Yes. In 2021, the PM implemented another poll promise, of promoting organic farming by banning the import and use of chemical fertilisers and pesticides. It led to panic about shortages and food prices rocketed.
According to some observers, this was done also to conserve forex because fertilisers were costing the country $300 million to $400 million every year. But six months after that announcement, the government revoked the ban. This January, the government announced $200 million in compensation to rice farmers who had to take losses because of the ban.
If a country were a pile-up… So, what has happened now for the country to grab everyone’s attention?
Inflation has been rising, forex reserves fell to $2.36 billion in January, when their import bill had come to $20.6 billion in 2021 and they have a $1 billion bond repayment due in July. The country is running out of fuel. There are long queues at banks and food shortage is forcing people to flee. Refugees have started arriving in Tamil Nadu.
How will this end?
IMF does not sound too optimistic. The debt and poor ability to manage public finances will limit growth and even jeopardise macroeconomic stability in the near and medium term, it has said.

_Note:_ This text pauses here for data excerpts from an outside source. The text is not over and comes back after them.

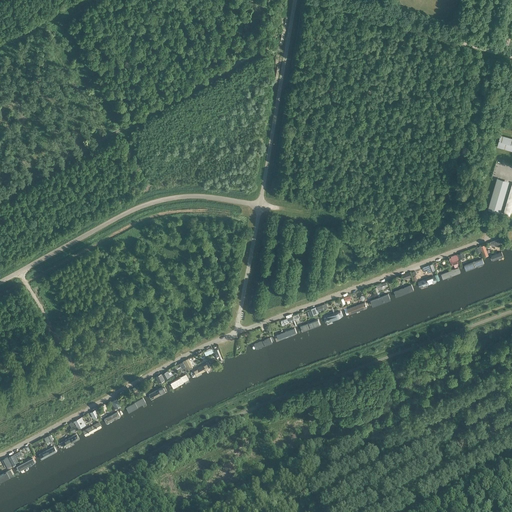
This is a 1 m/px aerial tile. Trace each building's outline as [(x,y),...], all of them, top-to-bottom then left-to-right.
[(511,150),(511,138),(500,135),(497,146),(511,150)] [(508,185),(496,181),(488,210),(500,214),(508,185)] [(501,251),(491,255),(493,260),(503,256),(501,251)] [(457,254),(451,257),(454,265),(460,262),(457,254)] [(482,259),(464,265),(466,270),(484,264),(482,259)] [(433,264),(423,267),(424,271),(427,270),(428,273),(431,272),(431,271),(435,270),(433,264)] [(458,267),(441,274),(443,279),(460,272),(458,267)] [(435,276),(419,282),(421,287),(437,281),(435,276)] [(412,286),(394,292),(396,297),(414,291),(412,286)] [(389,295),(372,300),(373,305),(390,300),(389,295)] [(365,303),(347,310),(349,315),(367,308),(365,303)] [(341,312),(324,318),(326,324),(343,318),(341,312)] [(319,321),(301,327),(303,332),(320,326),(319,321)] [(295,328),(275,336),(278,342),(298,334),(295,328)] [(270,339),(255,344),(256,350),(272,344),(270,339)] [(188,358),(183,361),(187,368),(192,365),(188,358)] [(208,362),(191,371),(194,377),(211,368),(208,362)] [(186,375),(170,383),(173,388),(189,380),(186,375)] [(164,386),(148,395),(151,401),(167,392),(164,386)] [(143,398),(125,407),(128,413),(146,403),(143,398)] [(118,412),(104,420),(107,425),(121,417),(118,412)] [(79,419),(74,421),(78,429),(83,426),(79,419)] [(98,423),(83,430),(85,436),(101,428),(98,423)] [(77,434),(60,442),(63,448),(80,440),(77,434)] [(56,446),(39,455),(42,460),(58,451),(56,446)] [(33,458),(17,467),(19,473),(36,464),(33,458)] [(11,471),(0,475),(0,482),(14,476),(11,471)]
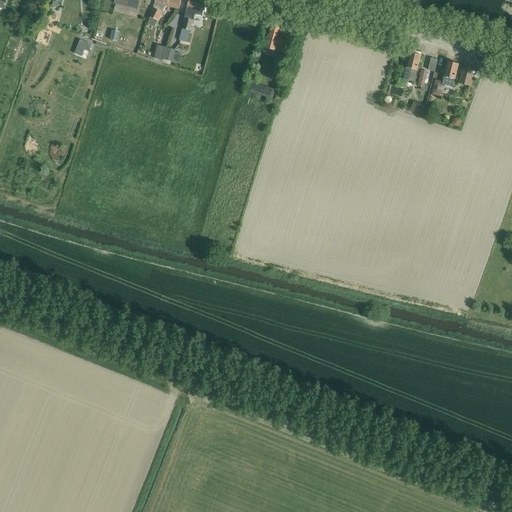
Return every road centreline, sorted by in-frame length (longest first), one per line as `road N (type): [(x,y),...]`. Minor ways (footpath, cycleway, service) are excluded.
road 1 (unclassified): [(503,511),(0,310)]
road 2 (secondary): [(511,59),(266,0)]
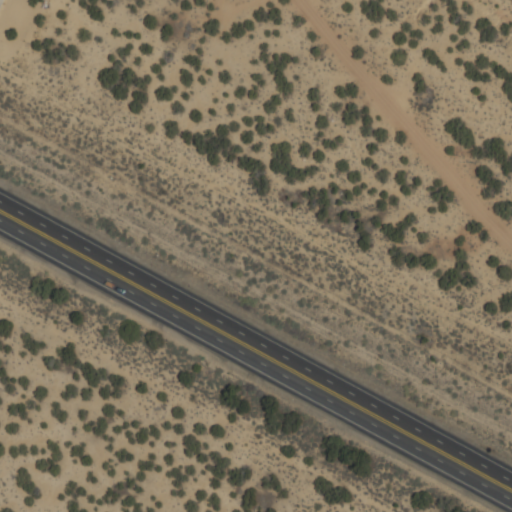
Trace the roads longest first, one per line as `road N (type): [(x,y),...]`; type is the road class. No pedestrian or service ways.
road 1 (trunk): [(511,482),(0,201)]
road 2 (trunk): [(0,224),(511,504)]
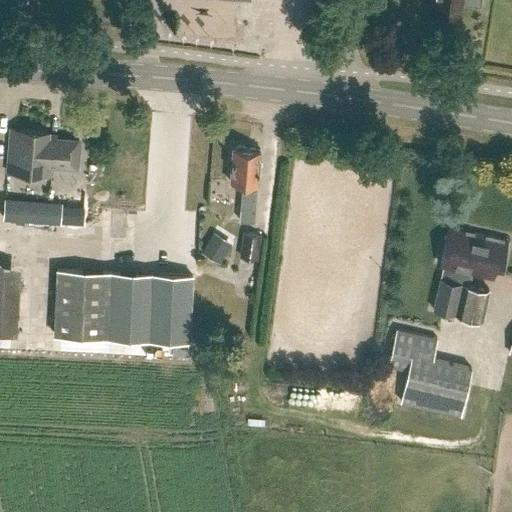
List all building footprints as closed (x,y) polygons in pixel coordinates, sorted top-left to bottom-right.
[(433,0),(432,8),(460,12),(462,0),(463,0),(478,2),(478,0),(433,0)] [(47,136),(48,131),(18,128),(18,133),(10,132),(7,170),(51,173),(52,165),(77,167),(79,139),(47,136)] [(246,147),(244,144),(238,144),(236,146),(233,146),(230,180),(242,181),(239,219),(254,220),(257,182),(260,148),(246,147)] [(0,218),(53,220),(54,197),(0,196),(0,218)] [(440,277),(433,307),(482,319),(489,288),(465,282),(468,269),(492,275),(495,263),(501,264),(507,239),(463,229),(463,231),(448,227),(440,262),(444,263),(441,277),(440,277)] [(212,230),(200,251),(219,262),(231,241),(212,230)] [(256,258),(260,234),(245,232),(241,255),(256,258)] [(0,330),(7,331),(11,255),(0,254),(0,330)] [(189,338),(192,273),(57,267),(54,332),(189,338)] [(461,413),(471,366),(432,357),(437,337),(397,328),(388,365),(408,369),(401,400),(461,413)]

The government has no plans?
It does. It hopes to tide over the forex shortages in the near-term with government-to-government loans, currency swaps with foreign central banks…
Also read: S Jaishankar meets Sri Lankan Finance Minister, discusses support
Currency swaps?
Yes, in which Sri Lanka could give its local currency in exchange for foreign currency it needs to repay debt.
Oh okay, and?
The government also plans to generate more revenue–either by sale or through more efficient operations–from underutilised public assets and temporary export surrender requirements, which is basically pushing exporters to bring the forex they have earned into Sri Lanka and convert the earnings into the local currency so that the banks can distribute the foreign currency to people who need it for imports and other payments.
Will these be enough?
The IMF isn’t very confident. In the latest note, it said, “The authorities have presented plans to tackle the crisis but these are unlikely to put the economy back on a stable and sustainable path.”
What does the IMF advise?
First, to protect the vulnerable and the poor through policy. “In addition to creating fiscal space for higher social safety net spending, the coverage, targeting, and per-family benefit needs to be strengthened to provide adequate protection for vulnerable groups,” it has said.

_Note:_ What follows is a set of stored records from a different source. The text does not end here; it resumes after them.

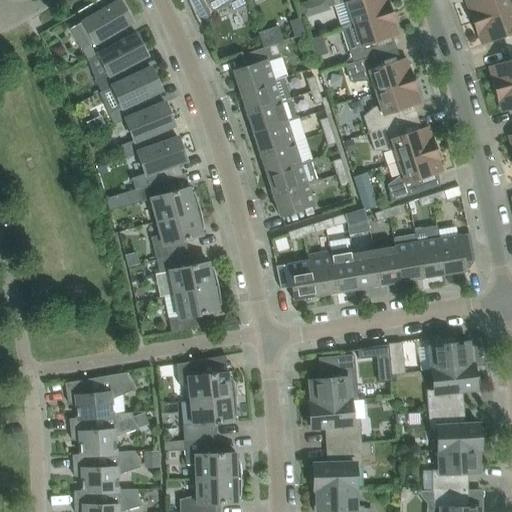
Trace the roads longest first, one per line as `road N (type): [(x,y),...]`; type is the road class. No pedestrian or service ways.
road 1 (residential): [(266,337),(239,200),(166,0)]
road 2 (residential): [(504,301),(476,156),(426,0)]
road 3 (residential): [(266,337),(504,301)]
road 4 (residential): [(276,511),(266,337)]
road 5 (residential): [(37,511),(34,374)]
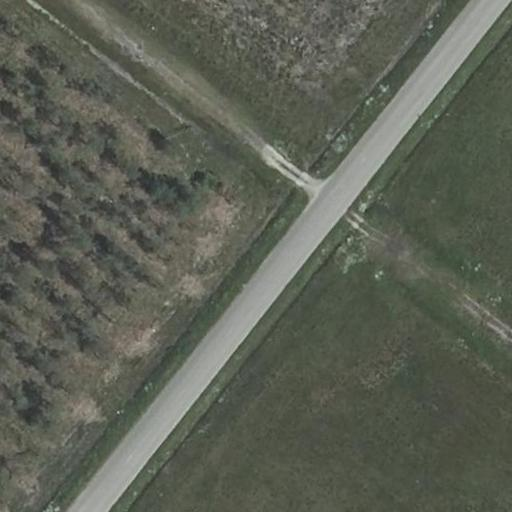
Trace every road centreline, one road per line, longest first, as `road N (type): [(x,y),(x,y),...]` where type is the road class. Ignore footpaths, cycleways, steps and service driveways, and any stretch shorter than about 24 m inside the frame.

Then to improve revenue generation and collection. “Fiscal consolidation should be primarily revenue-based, given Sri Lanka’s very low tax-to-GDP ratio. The needed revenue should be mobilized from CIT, PIT, and VAT, by raising rates, minimizing exemptions, and ensuring greater contributions from high-income earners,” the note said.

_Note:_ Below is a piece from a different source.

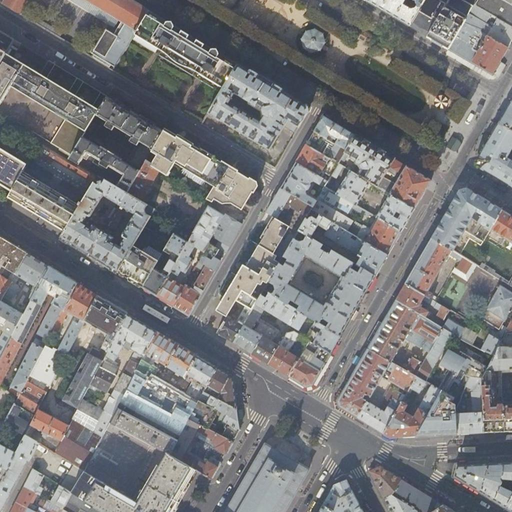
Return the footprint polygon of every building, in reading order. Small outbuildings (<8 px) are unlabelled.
[(131,0),(0,0),(0,2),(19,14),(26,0),(85,0),(127,25),(118,41),(119,42),(104,66),(112,71),(134,35),(149,11),(131,0)] [(366,0),(390,15),(410,26),(425,0),(366,0)] [(448,0),(425,0),(410,26),(418,31),(427,36),(448,0)] [(477,0),(448,0),(427,36),(437,42),(448,48),(449,48),(467,16),(469,13),(474,6),(477,0)] [(511,4),(503,0),(477,0),(474,6),(489,15),(492,16),(511,27),(511,4)] [(485,22),(489,15),(474,6),(469,13),(485,22)] [(180,30),(149,11),(134,35),(143,40),(215,83),(223,88),(237,64),(206,45),(195,39),(194,40),(192,38),(192,37),(180,30)] [(490,31),(485,28),(482,33),(479,32),(483,25),(467,16),(448,48),(463,57),(492,74),(500,61),(510,43),(511,39),(511,27),(492,16),(491,19),(495,22),(490,31)] [(324,34),(316,29),(306,32),(302,40),(304,50),(312,54),(322,52),(324,48),(326,44),(324,34)] [(0,63),(6,53),(14,40),(0,31),(0,183),(12,191),(29,162),(0,146),(0,63)] [(212,87),(215,83),(143,40),(141,44),(212,87)] [(26,48),(21,44),(12,57),(6,53),(0,63),(0,111),(35,134),(33,137),(79,165),(83,158),(87,161),(91,155),(123,175),(116,187),(126,193),(144,162),(164,128),(165,125),(150,115),(146,121),(123,107),(126,101),(110,91),(99,110),(92,106),(100,92),(83,82),(74,95),(68,91),(77,78),(54,65),(46,78),(40,74),(48,61),(26,48)] [(307,112),(306,106),(286,94),(255,75),(237,64),(223,88),(208,113),(268,150),(284,125),(295,132),(307,112)] [(511,132),(511,102),(505,112),(498,124),(511,132)] [(347,150),(355,136),(340,127),(323,116),(319,123),(314,131),(330,140),(333,136),(338,139),(335,143),(347,150)] [(508,184),(511,177),(511,162),(505,158),(511,146),(511,132),(498,124),(483,149),(477,160),(479,167),(492,175),(508,184)] [(164,128),(144,162),(158,171),(167,175),(175,162),(214,187),(206,200),(212,203),(214,199),(222,204),(231,204),(242,210),(252,192),(248,179),(222,163),(195,147),(181,139),(164,128)] [(344,155),(347,150),(335,143),(330,140),(314,131),(310,138),(306,144),(338,164),(340,161),(344,155)] [(399,162),(373,147),(355,136),(347,150),(344,155),(340,161),(344,163),(345,160),(348,156),(350,157),(349,159),(360,165),(361,168),(357,175),(383,191),(390,195),(414,209),(422,195),(430,181),(414,171),(399,162)] [(29,162),(12,191),(7,197),(21,205),(35,214),(48,222),(64,231),(97,176),(79,165),(33,137),(26,150),(29,162)] [(442,147),(445,149),(452,150),(455,146),(451,139),(448,137),(442,147)] [(331,177),(338,164),(306,144),(301,154),(296,163),(322,178),(325,173),(331,177)] [(144,162),(126,193),(140,201),(158,171),(144,162)] [(325,187),(328,182),(322,178),(296,163),(287,178),(281,188),(313,207),(318,198),(315,197),(313,200),(306,196),(304,193),(305,190),(306,190),(309,185),(309,183),(310,182),(314,182),(324,188),(325,187)] [(343,167),(338,164),(331,177),(328,182),(325,187),(329,189),(343,167)] [(357,175),(349,171),(336,193),(356,205),(369,183),(357,175)] [(97,176),(64,231),(60,238),(76,247),(89,255),(104,229),(97,224),(95,227),(92,226),(90,230),(82,225),(87,217),(88,218),(90,217),(90,216),(103,196),(118,206),(126,193),(116,187),(97,176)] [(367,217),(369,213),(356,205),(336,193),(329,189),(325,187),(324,188),(322,191),(320,195),(318,198),(311,209),(317,213),(347,231),(353,221),(333,209),(334,206),(348,213),(352,207),(354,208),(357,211),(354,216),(360,220),(364,215),(367,217)] [(311,209),(313,207),(281,188),(273,201),(266,213),(272,217),(290,227),(298,232),(299,230),(306,219),(311,209)] [(508,284),(511,277),(511,216),(483,199),(467,189),(459,191),(447,213),(432,238),(457,253),(463,257),(473,263),(503,281),(508,284)] [(104,229),(89,255),(100,262),(117,272),(133,245),(136,240),(144,226),(153,209),(140,201),(126,193),(118,206),(133,215),(121,236),(121,238),(122,238),(123,239),(118,247),(111,243),(113,238),(110,236),(112,233),(104,229)] [(408,220),(414,209),(390,195),(377,217),(401,232),(408,220)] [(218,247),(225,252),(236,234),(240,226),(208,207),(193,233),(208,242),(212,235),(221,241),(218,247)] [(381,266),(388,255),(349,232),(347,231),(317,213),(315,216),(316,217),(315,219),(313,217),(309,218),(308,220),(306,219),(299,230),(307,235),(311,237),(318,225),(327,230),(324,235),(361,257),(356,265),(361,267),(375,276),(381,266)] [(274,253),(290,227),(272,217),(265,230),(260,238),(262,239),(259,245),(274,253)] [(401,232),(377,217),(370,229),(355,221),(349,232),(388,255),(393,244),(401,232)] [(154,268),(143,288),(148,291),(156,296),(167,277),(171,271),(193,233),(179,225),(170,241),(164,250),(173,256),(162,273),(154,268)] [(133,245),(117,272),(128,279),(143,288),(154,268),(158,262),(160,258),(164,250),(170,241),(144,226),(136,240),(144,245),(141,250),(133,245)] [(193,233),(171,271),(177,276),(180,270),(185,273),(193,260),(188,257),(196,244),(198,246),(197,246),(198,249),(204,252),(209,242),(208,242),(193,233)] [(329,322),(326,327),(340,335),(352,316),(359,303),(375,276),(361,267),(358,272),(351,268),(354,263),(332,250),(330,254),(321,249),(324,245),(311,237),(307,235),(305,240),(299,241),(294,238),(283,257),(287,259),(284,266),(279,263),(269,281),(274,285),(275,290),(272,294),(289,304),(291,300),(300,306),(297,309),(307,315),(316,320),(319,322),(322,318),(329,322)] [(0,301),(2,297),(28,254),(14,245),(0,236),(0,301)] [(454,257),(457,253),(432,238),(419,260),(405,284),(435,302),(438,298),(427,291),(449,253),(450,254),(454,257)] [(279,263),(282,259),(274,253),(259,245),(250,240),(246,248),(233,269),(239,272),(232,283),(227,280),(223,286),(218,294),(224,297),(221,301),(226,304),(222,311),(228,315),(235,304),(236,300),(242,291),(257,300),(264,289),(269,281),(279,263)] [(183,287),(172,306),(181,311),(188,315),(199,297),(217,265),(225,252),(218,247),(216,247),(213,245),(209,242),(204,252),(195,266),(202,271),(199,276),(196,274),(195,277),(198,279),(194,284),(192,283),(191,285),(193,286),(191,289),(184,285),(183,287)] [(34,293),(49,266),(36,259),(28,254),(2,297),(9,301),(11,298),(14,296),(19,288),(18,286),(14,283),(18,276),(33,286),(33,287),(31,290),(31,292),(34,293)] [(466,274),(473,263),(463,257),(456,268),(466,274)] [(63,275),(49,266),(34,293),(23,315),(12,336),(1,357),(0,358),(0,382),(47,294),(55,298),(52,304),(63,310),(76,283),(63,275)] [(167,277),(156,296),(164,301),(172,306),(183,287),(167,277)] [(511,286),(508,284),(503,281),(481,318),(499,328),(511,305),(511,286)] [(52,351),(44,347),(42,350),(18,395),(14,405),(34,416),(38,410),(51,385),(49,384),(47,387),(41,383),(46,373),(55,377),(66,356),(72,345),(84,322),(97,296),(85,288),(76,283),(63,310),(51,332),(55,334),(66,314),(65,313),(66,312),(75,317),(57,350),(53,348),(52,351)] [(443,320),(449,310),(435,302),(405,284),(400,291),(395,300),(424,318),(426,315),(428,316),(429,313),(419,307),(418,307),(422,299),(434,306),(434,307),(439,310),(436,315),(443,320)] [(298,330),(307,315),(297,309),(289,304),(272,294),(264,289),(257,300),(249,315),(256,320),(260,323),(268,327),(251,353),(260,359),(268,364),(279,346),(272,342),(279,330),(259,318),(264,309),(298,330)] [(249,315),(257,300),(242,291),(236,300),(246,306),(245,308),(242,306),(241,310),(243,311),(237,322),(230,318),(233,316),(238,306),(235,304),(228,315),(217,333),(225,337),(233,342),(249,315)] [(90,384),(127,314),(112,305),(97,296),(84,322),(108,336),(99,352),(92,348),(91,349),(65,399),(77,406),(78,406),(82,400),(90,384)] [(425,382),(453,335),(441,328),(424,318),(395,300),(380,326),(367,348),(390,362),(404,338),(428,353),(422,363),(410,356),(403,369),(416,376),(425,382)] [(0,329),(12,336),(23,315),(0,301),(0,329)] [(96,407),(82,400),(78,406),(68,426),(60,441),(56,448),(54,453),(72,464),(84,472),(120,403),(157,332),(142,323),(134,318),(127,314),(90,384),(107,393),(116,376),(115,375),(117,371),(116,365),(112,362),(116,355),(117,355),(121,348),(127,351),(129,350),(134,353),(92,431),(85,428),(96,407)] [(256,320),(249,315),(233,342),(242,348),(251,353),(268,327),(260,323),(255,331),(251,329),(256,320)] [(505,339),(501,340),(500,342),(494,355),(487,367),(481,380),(483,432),(511,431),(511,318),(507,328),(506,331),(507,331),(505,339)] [(314,324),(321,329),(313,343),(330,353),(335,345),(340,335),(326,327),(319,322),(316,320),(314,324)] [(477,337),(478,335),(449,320),(446,320),(441,328),(453,335),(456,337),(462,340),(472,345),(477,337)] [(503,325),(500,331),(495,332),(488,328),(485,332),(489,335),(500,342),(501,340),(506,331),(507,328),(503,325)] [(310,341),(294,331),(287,333),(279,346),(268,364),(278,370),(288,376),(310,341)] [(203,392),(207,386),(216,368),(189,352),(157,332),(120,403),(180,436),(189,420),(203,392)] [(494,355),(500,342),(489,335),(481,349),(494,355)] [(313,343),(310,341),(288,376),(299,382),(305,386),(312,385),(321,368),(330,353),(313,343)] [(42,350),(32,344),(8,390),(18,395),(42,350)] [(77,349),(72,345),(66,356),(71,359),(77,349)] [(390,362),(367,348),(357,367),(337,400),(339,407),(346,411),(368,424),(383,433),(404,397),(405,396),(389,387),(380,403),(378,408),(368,401),(382,377),(407,392),(410,386),(416,376),(403,369),(390,362)] [(437,389),(441,391),(415,436),(434,435),(457,434),(456,409),(456,404),(454,403),(455,400),(457,398),(456,397),(460,388),(458,387),(459,384),(460,382),(467,385),(470,378),(481,380),(487,367),(478,361),(480,356),(466,348),(463,353),(459,351),(457,355),(448,349),(439,365),(448,370),(437,389)] [(237,410),(233,378),(223,372),(216,368),(207,386),(215,390),(212,396),(237,410)] [(420,391),(425,382),(416,376),(410,386),(420,391)] [(481,380),(470,378),(467,385),(456,409),(457,434),(483,432),(481,380)] [(410,400),(404,397),(383,433),(387,436),(389,437),(406,436),(415,436),(441,391),(437,389),(432,386),(414,417),(403,412),(410,400)] [(239,430),(237,410),(212,396),(203,392),(189,420),(212,432),(215,425),(212,423),(219,411),(225,414),(223,418),(225,420),(223,422),(227,424),(226,427),(229,428),(226,434),(234,438),(239,430)] [(180,436),(120,403),(84,472),(73,493),(65,509),(63,511),(173,511),(197,471),(170,454),(180,436)] [(25,435),(34,416),(14,405),(4,424),(25,435)] [(54,453),(56,448),(33,433),(36,428),(42,431),(42,434),(47,437),(48,435),(60,441),(68,426),(38,410),(34,416),(25,435),(37,443),(54,453)] [(225,454),(232,442),(212,432),(189,420),(180,436),(170,454),(197,471),(210,478),(217,467),(208,461),(207,460),(204,458),(203,461),(206,463),(204,466),(185,455),(189,447),(193,449),(197,443),(193,441),(196,433),(198,432),(212,440),(211,443),(216,446),(215,448),(225,454)] [(0,511),(27,460),(28,460),(37,443),(25,435),(16,453),(0,445),(0,511)] [(283,511),(309,469),(265,444),(225,511),(283,511)] [(44,451),(40,459),(48,463),(53,455),(44,451)] [(511,478),(511,461),(489,463),(456,464),(453,476),(485,495),(505,507),(511,496),(511,490),(510,491),(499,486),(501,482),(504,482),(504,478),(511,478)] [(84,472),(72,464),(60,486),(73,493),(84,472)] [(392,494),(401,480),(380,467),(369,471),(384,499),(392,494)] [(38,485),(43,476),(33,470),(24,487),(34,492),(39,495),(43,488),(38,486),(38,485)] [(346,480),(334,485),(318,511),(362,511),(355,498),(346,480)] [(431,511),(443,505),(420,491),(401,480),(392,494),(384,499),(391,511),(431,511)] [(65,509),(73,493),(60,486),(51,502),(65,509)] [(27,507),(34,492),(24,487),(16,502),(27,507)] [(63,511),(65,509),(51,502),(47,500),(44,506),(53,511),(63,511)] [(24,511),(27,507),(16,502),(10,511),(24,511)]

So raise taxes and expand the tax base?
Also, improve the tax collection mechanism. Then spend more efficiently, ensure that fuel pricing is based on market forces and isn’t fixed by the government… this will help reduce the fiscal burden on state-owned enterprises, which were otherwise footing the bill. Also, allow market forces to determine the exchange rate of Sri Lankan rupee instead of the “current unsustainable policy to fix the official exchange rate”. Then some reforms in improving its labour force, exports diversification, governance…
Such as?
Liberalise exports and remove import restrictions to diversify the basket, and encourage investment with a coherent policy.
What about its habit of borrowing?
Yes, the Central Bank of Sri Lanka (CBSL) has been asked to monitor loans under moratorium and to identify vulnerabilities through stress testing.
Stress testing?
Having simulations to check how the loan will be serviced if there is a stressful financial or economic event.
Oh okay.
It has also asked the country to adopt a new banking act, which will give the central bank more regulatory powers and improve the country’s debt resolution process.